Supplied records:
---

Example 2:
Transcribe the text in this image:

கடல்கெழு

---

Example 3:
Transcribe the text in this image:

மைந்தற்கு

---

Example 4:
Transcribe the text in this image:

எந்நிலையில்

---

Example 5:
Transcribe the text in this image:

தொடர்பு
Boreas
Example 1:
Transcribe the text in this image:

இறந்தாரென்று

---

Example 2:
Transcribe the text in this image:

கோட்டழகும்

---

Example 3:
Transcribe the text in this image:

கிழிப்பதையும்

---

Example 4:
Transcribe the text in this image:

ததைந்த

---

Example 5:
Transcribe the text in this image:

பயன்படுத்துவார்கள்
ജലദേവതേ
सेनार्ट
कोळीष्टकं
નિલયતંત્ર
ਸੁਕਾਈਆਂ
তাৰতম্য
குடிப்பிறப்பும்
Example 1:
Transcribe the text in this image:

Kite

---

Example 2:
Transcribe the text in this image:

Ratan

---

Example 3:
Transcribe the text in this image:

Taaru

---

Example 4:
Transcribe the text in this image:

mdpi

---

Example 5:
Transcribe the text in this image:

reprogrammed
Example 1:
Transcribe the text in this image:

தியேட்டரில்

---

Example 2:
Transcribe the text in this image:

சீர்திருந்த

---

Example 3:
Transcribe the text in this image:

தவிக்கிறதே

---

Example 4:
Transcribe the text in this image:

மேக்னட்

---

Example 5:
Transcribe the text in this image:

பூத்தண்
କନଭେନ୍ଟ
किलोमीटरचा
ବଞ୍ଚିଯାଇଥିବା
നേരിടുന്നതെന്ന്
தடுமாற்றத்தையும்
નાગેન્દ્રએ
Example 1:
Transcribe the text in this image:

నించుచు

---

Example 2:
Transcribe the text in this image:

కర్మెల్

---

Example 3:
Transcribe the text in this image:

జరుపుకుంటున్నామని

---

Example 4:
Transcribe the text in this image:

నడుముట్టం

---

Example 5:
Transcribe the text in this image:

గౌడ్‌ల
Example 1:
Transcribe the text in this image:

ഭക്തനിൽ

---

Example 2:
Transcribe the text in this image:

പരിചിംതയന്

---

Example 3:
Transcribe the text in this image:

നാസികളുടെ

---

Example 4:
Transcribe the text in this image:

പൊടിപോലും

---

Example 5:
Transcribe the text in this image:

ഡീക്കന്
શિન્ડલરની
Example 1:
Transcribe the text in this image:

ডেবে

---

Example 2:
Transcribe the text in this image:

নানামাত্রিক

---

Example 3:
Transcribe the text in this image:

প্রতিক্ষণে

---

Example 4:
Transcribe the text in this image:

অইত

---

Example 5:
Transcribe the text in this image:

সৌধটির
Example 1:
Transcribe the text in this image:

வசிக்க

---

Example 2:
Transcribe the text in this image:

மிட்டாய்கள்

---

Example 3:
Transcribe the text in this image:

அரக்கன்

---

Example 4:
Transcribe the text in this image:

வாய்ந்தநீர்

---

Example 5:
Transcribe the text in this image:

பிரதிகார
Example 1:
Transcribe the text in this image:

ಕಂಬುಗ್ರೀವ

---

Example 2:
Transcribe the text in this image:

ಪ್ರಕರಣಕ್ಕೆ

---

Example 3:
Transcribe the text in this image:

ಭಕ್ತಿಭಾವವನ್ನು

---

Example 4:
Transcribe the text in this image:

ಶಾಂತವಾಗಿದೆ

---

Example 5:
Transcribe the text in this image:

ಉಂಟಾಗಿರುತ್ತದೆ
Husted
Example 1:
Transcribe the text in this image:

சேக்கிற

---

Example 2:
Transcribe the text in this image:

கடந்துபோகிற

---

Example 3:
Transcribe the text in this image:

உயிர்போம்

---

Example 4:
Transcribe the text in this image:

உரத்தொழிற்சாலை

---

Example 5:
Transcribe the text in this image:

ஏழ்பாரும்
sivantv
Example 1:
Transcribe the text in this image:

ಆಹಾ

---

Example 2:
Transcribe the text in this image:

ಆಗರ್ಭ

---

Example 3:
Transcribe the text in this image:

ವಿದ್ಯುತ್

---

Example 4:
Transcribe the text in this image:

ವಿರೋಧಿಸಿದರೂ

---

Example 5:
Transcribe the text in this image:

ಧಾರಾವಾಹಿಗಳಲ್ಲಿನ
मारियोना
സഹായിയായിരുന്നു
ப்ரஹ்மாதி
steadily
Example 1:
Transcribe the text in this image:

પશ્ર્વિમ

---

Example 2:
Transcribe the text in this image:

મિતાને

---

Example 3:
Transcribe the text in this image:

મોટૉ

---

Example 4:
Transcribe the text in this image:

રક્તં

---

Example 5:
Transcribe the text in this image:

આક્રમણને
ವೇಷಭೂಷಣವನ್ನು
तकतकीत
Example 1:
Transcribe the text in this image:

Task item: Output every entry exactly as it appears.

Response to this task:
---

Example 2:
Transcribe the text in this image:

கடல்கெழு

---

Example 3:
Transcribe the text in this image:

மைந்தற்கு

---

Example 4:
Transcribe the text in this image:

எந்நிலையில்

---

Example 5:
Transcribe the text in this image:

தொடர்பு
Boreas
Example 1:
Transcribe the text in this image:

இறந்தாரென்று

---

Example 2:
Transcribe the text in this image:

கோட்டழகும்

---

Example 3:
Transcribe the text in this image:

கிழிப்பதையும்

---

Example 4:
Transcribe the text in this image:

ததைந்த

---

Example 5:
Transcribe the text in this image:

பயன்படுத்துவார்கள்
ജലദേവതേ
सेनार्ट
कोळीष्टकं
નિલયતંત્ર
ਸੁਕਾਈਆਂ
তাৰতম্য
குடிப்பிறப்பும்
Example 1:
Transcribe the text in this image:

Kite

---

Example 2:
Transcribe the text in this image:

Ratan

---

Example 3:
Transcribe the text in this image:

Taaru

---

Example 4:
Transcribe the text in this image:

mdpi

---

Example 5:
Transcribe the text in this image:

reprogrammed
Example 1:
Transcribe the text in this image:

தியேட்டரில்

---

Example 2:
Transcribe the text in this image:

சீர்திருந்த

---

Example 3:
Transcribe the text in this image:

தவிக்கிறதே

---

Example 4:
Transcribe the text in this image:

மேக்னட்

---

Example 5:
Transcribe the text in this image:

பூத்தண்
କନଭେନ୍ଟ
किलोमीटरचा
ବଞ୍ଚିଯାଇଥିବା
നേരിടുന്നതെന്ന്
தடுமாற்றத்தையும்
નાગેન્દ્રએ
Example 1:
Transcribe the text in this image:

నించుచు

---

Example 2:
Transcribe the text in this image:

కర్మెల్

---

Example 3:
Transcribe the text in this image:

జరుపుకుంటున్నామని

---

Example 4:
Transcribe the text in this image:

నడుముట్టం

---

Example 5:
Transcribe the text in this image:

గౌడ్‌ల
Example 1:
Transcribe the text in this image:

ഭക്തനിൽ

---

Example 2:
Transcribe the text in this image:

പരിചിംതയന്

---

Example 3:
Transcribe the text in this image:

നാസികളുടെ

---

Example 4:
Transcribe the text in this image:

പൊടിപോലും

---

Example 5:
Transcribe the text in this image:

ഡീക്കന്
શિન્ડલરની
Example 1:
Transcribe the text in this image:

ডেবে

---

Example 2:
Transcribe the text in this image:

নানামাত্রিক

---

Example 3:
Transcribe the text in this image:

প্রতিক্ষণে

---

Example 4:
Transcribe the text in this image:

অইত

---

Example 5:
Transcribe the text in this image:

সৌধটির
Example 1:
Transcribe the text in this image:

வசிக்க

---

Example 2:
Transcribe the text in this image:

மிட்டாய்கள்

---

Example 3:
Transcribe the text in this image:

அரக்கன்

---

Example 4:
Transcribe the text in this image:

வாய்ந்தநீர்

---

Example 5:
Transcribe the text in this image:

பிரதிகார
Example 1:
Transcribe the text in this image:

ಕಂಬುಗ್ರೀವ

---

Example 2:
Transcribe the text in this image:

ಪ್ರಕರಣಕ್ಕೆ

---

Example 3:
Transcribe the text in this image:

ಭಕ್ತಿಭಾವವನ್ನು

---

Example 4:
Transcribe the text in this image:

ಶಾಂತವಾಗಿದೆ

---

Example 5:
Transcribe the text in this image:

ಉಂಟಾಗಿರುತ್ತದೆ
Husted
Example 1:
Transcribe the text in this image:

சேக்கிற

---

Example 2:
Transcribe the text in this image:

கடந்துபோகிற

---

Example 3:
Transcribe the text in this image:

உயிர்போம்

---

Example 4:
Transcribe the text in this image:

உரத்தொழிற்சாலை

---

Example 5:
Transcribe the text in this image:

ஏழ்பாரும்
sivantv
Example 1:
Transcribe the text in this image:

ಆಹಾ

---

Example 2:
Transcribe the text in this image:

ಆಗರ್ಭ

---

Example 3:
Transcribe the text in this image:

ವಿದ್ಯುತ್

---

Example 4:
Transcribe the text in this image:

ವಿರೋಧಿಸಿದರೂ

---

Example 5:
Transcribe the text in this image:

ಧಾರಾವಾಹಿಗಳಲ್ಲಿನ
मारियोना
സഹായിയായിരുന്നു
ப்ரஹ்மாதி
steadily
Example 1:
Transcribe the text in this image:

પશ્ર્વિમ

---

Example 2:
Transcribe the text in this image:

મિતાને

---

Example 3:
Transcribe the text in this image:

મોટૉ

---

Example 4:
Transcribe the text in this image:

રક્તં

---

Example 5:
Transcribe the text in this image:

આક્રમણને
ವೇಷಭೂಷಣವನ್ನು
तकतकीत
Example 1:
Transcribe the text in this image:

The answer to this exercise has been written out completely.